• Document section:
Start of Block

Earlier, we noted how hard it was to innovate on the desktop runtime. Deeply integrating a feature like this would just never fly there, because the Windows key would tell us it's too risky and the wins simply aren't worth it. We're not doing Span of now because we just thought of this. I actually started working in Span about six or seven years ago. Even then, we had the data. We knew what this was going to do for our framework, but we just couldn't justify the risk. But now that we have CoreCLR, we can innovate and we can take on these bigger projects. It was one of the most natural choices for us to do initially and we've had great benefit out of it.

So I've talked a lot about how much code can clean up and how much simpler things can get when we have Span. I think it's really hard to get that across without showing a demonstration of that. I'm going to take a laptop. Hopefully, I don't disconnect everything when I'm walking because I can't see the screen. This is a change where we're taking String.Equals, and this is how String.Equals used to be written, which is essentially loads of unsafe code. You can see a bit of loop enrolling, some ham loop unrolling there. There's lots of scary pointer math down there. We have some if defs for 32 bit and 64 bit platforms.

This is not some fancy ordinal case comparison. This is memcmp. It is, take these two strings and tell me, is their memory exactly equal? Yet, in order to get the performance we needed out of String.Equals, this is how we had to write it. But now that we have Span, it's now just a simple compare these two bytes of memories. These sequence of bytes, are they equivalent? The best part about that change, where we removed all of this ugly unsafe code and replaced it with span code, is the code actually got faster.

Performance .NET Core 2.0 vs 2.1

So String.Equals is just one of the many places where we were able to take advantage of this in .NET Core stack. It was actually used within a large number of places that are most primitive types. Formatting and parsing is another place where our .NET application seemed to have an unnecessary number allocations due to tendency to allocate strings and sub-operations. For example, when you're printing an int into a string for formatting, we actually first take the int, we convert it to a string, and then we take that string and write it into the string builders. So we have this unnecessary intermediate representation.

End of Block

• Supplied material:

Start of Block

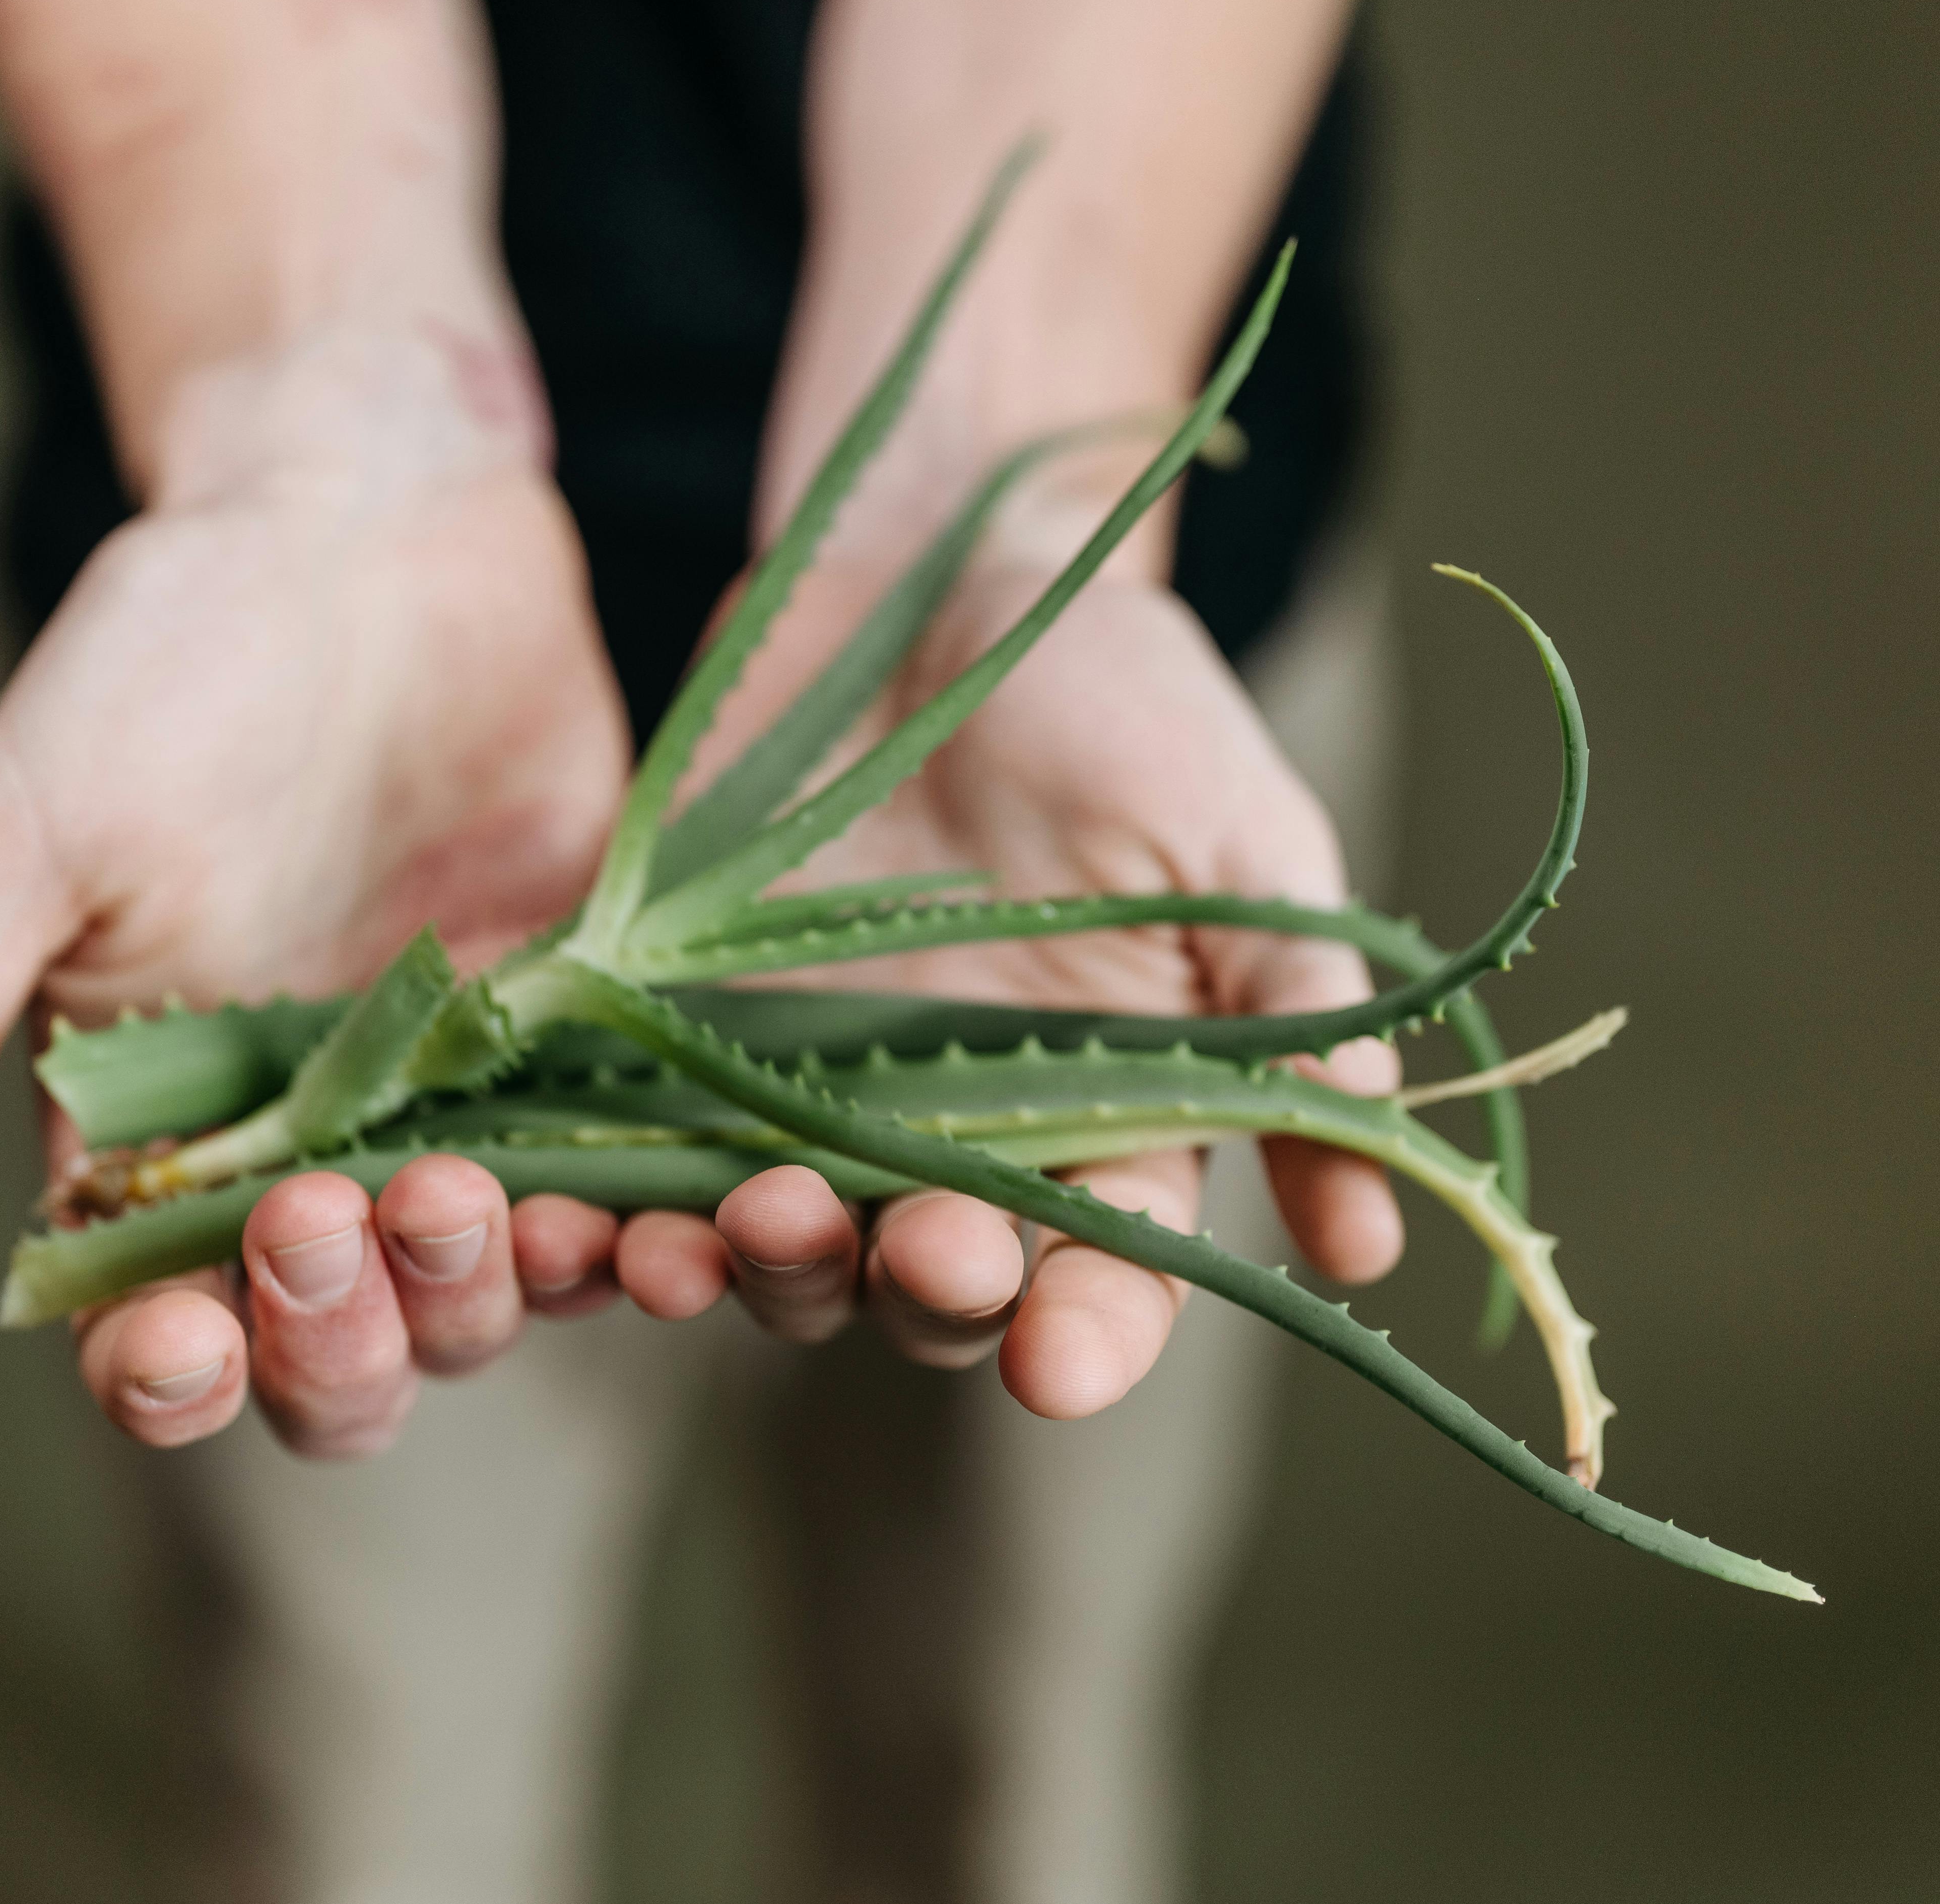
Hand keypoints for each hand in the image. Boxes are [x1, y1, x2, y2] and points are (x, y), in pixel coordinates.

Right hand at [0, 334, 631, 1456]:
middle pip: (340, 1355)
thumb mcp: (12, 844)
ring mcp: (460, 1103)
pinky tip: (683, 1216)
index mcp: (152, 1137)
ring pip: (490, 1296)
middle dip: (343, 1338)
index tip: (187, 1337)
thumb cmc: (156, 664)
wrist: (365, 517)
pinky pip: (633, 1183)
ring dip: (493, 1293)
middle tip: (339, 1219)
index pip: (157, 1333)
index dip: (173, 1375)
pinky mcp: (592, 1039)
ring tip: (495, 1204)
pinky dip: (656, 1228)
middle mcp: (309, 1150)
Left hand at [530, 536, 1404, 1415]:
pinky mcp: (678, 1036)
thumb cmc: (1118, 697)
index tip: (1059, 1366)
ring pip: (775, 1251)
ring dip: (749, 1271)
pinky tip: (563, 1214)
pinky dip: (597, 1209)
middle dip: (921, 1292)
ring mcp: (805, 1094)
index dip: (1088, 1337)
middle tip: (916, 1247)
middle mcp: (952, 1136)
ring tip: (713, 1240)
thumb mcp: (1236, 837)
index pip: (1104, 1276)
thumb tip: (1376, 1232)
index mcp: (1104, 1115)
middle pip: (930, 1290)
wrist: (937, 573)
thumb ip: (1290, 1014)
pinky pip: (631, 1159)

End of Block

• Tasks and exercises:
• A. In the talk about Span in .NET, put this sentence into Spanish: "The best part about that change, where we removed all of this ugly unsafe code and replaced it with span code, is the code actually got faster."
• B. According to the talk about Span in .NET, how long ago did the speaker start working on Span?
• C. Write the next part of the talk about Span in .NET, picking up right after its last sentence.

• Numbered responses:
• A. Lo mejor de ese cambio, en el que eliminamos todo este feo código inseguro y lo reemplazamos por código con span, es que el código en realidad se volvió más rápido.

• B. About six or seven years ago.

• C.
This table shows a number of the performance benefits we were able to get by taking Span and pushing it all the way through our stack. I mentioned before String.Equals got about a third faster. String.Split got about third faster and moved about two thirds of the allocations. String.Format removed about one third of the allocations inside of it. And StringBuilder.Append, that got about twice as fast and removed 100% of the allocations. This is just kind of a subset of the stuff we fixed. There is link in the bottom here. That blog post goes over all the different performance improvements we were able to get out of this. So now these are all kind of microbenchmarks, and it's fair to wonder, "Would this actually matter in the real world? Or, "Are we just having fun with little benchmark application?"

Here's a graph from the team. So what you're seeing here, that precipitous drop, used to be on the desktop framework. They migrated to .NET Core 2.0. And then when they deployed 2.1, that drop, it represents a 34% drop in their latency numbers. The latency is pretty important to them. They have a lot of data on this. Through that data, we were able to dig in and understand what caused this big drop. All those methods I just showed before, String.Equals, that was the thing that they were fixing, and that was what was helping them out. So it's been very validating to get numbers like this and see that we've been able to have big impacts in real world applications. With that, I'm going to step back and let Mei-Chin talk about where we're going forward.

Where We’re Going

Tsai: With all the work that we put into .NET Core 2.1, we actually started to see migration waves. Bing, when we refer to Bing here, it's your front end of the Bing. And then this back end of the Bing is Azure on the path migrating to 2.1 as well. If you see a performance number like the slide before this, who wouldn't want it? PowerShell Core and Azure DevOps, I wouldn't read that on the slide, but these are all part of the mindset that would be currently engaging with us try to move to .NET Core.

This is iChart. It’s a similar critical component that we've been working with in our track, that actually they have been always already migrated down .NET Core 2.1 as well. I think I met a gentleman yesterday, a French company, [inaudible 00:41:17], I don't know if he's here or not. They're also in the progress of migrating to 2.1.

Where are we going? Jared walked you to where we are. Are we done? No. If you're not done, what's next? What do you expect? Jared asked me, "Am I really showing this slide one more time?" I say, "Yes." I want to remind you guys you're in good hands. Different workloads will show up. This is a workload that we know today. There will be more workloads tomorrow. And there will be new architectures. We don't know if they have a new platform or not because new a platform is always hard to be mature, right? Even if a new architecture does not show up, the chips evolving GPU, and bunch of the other optimizations in the chip level, we will be there. We do the optimization and we will move you with us.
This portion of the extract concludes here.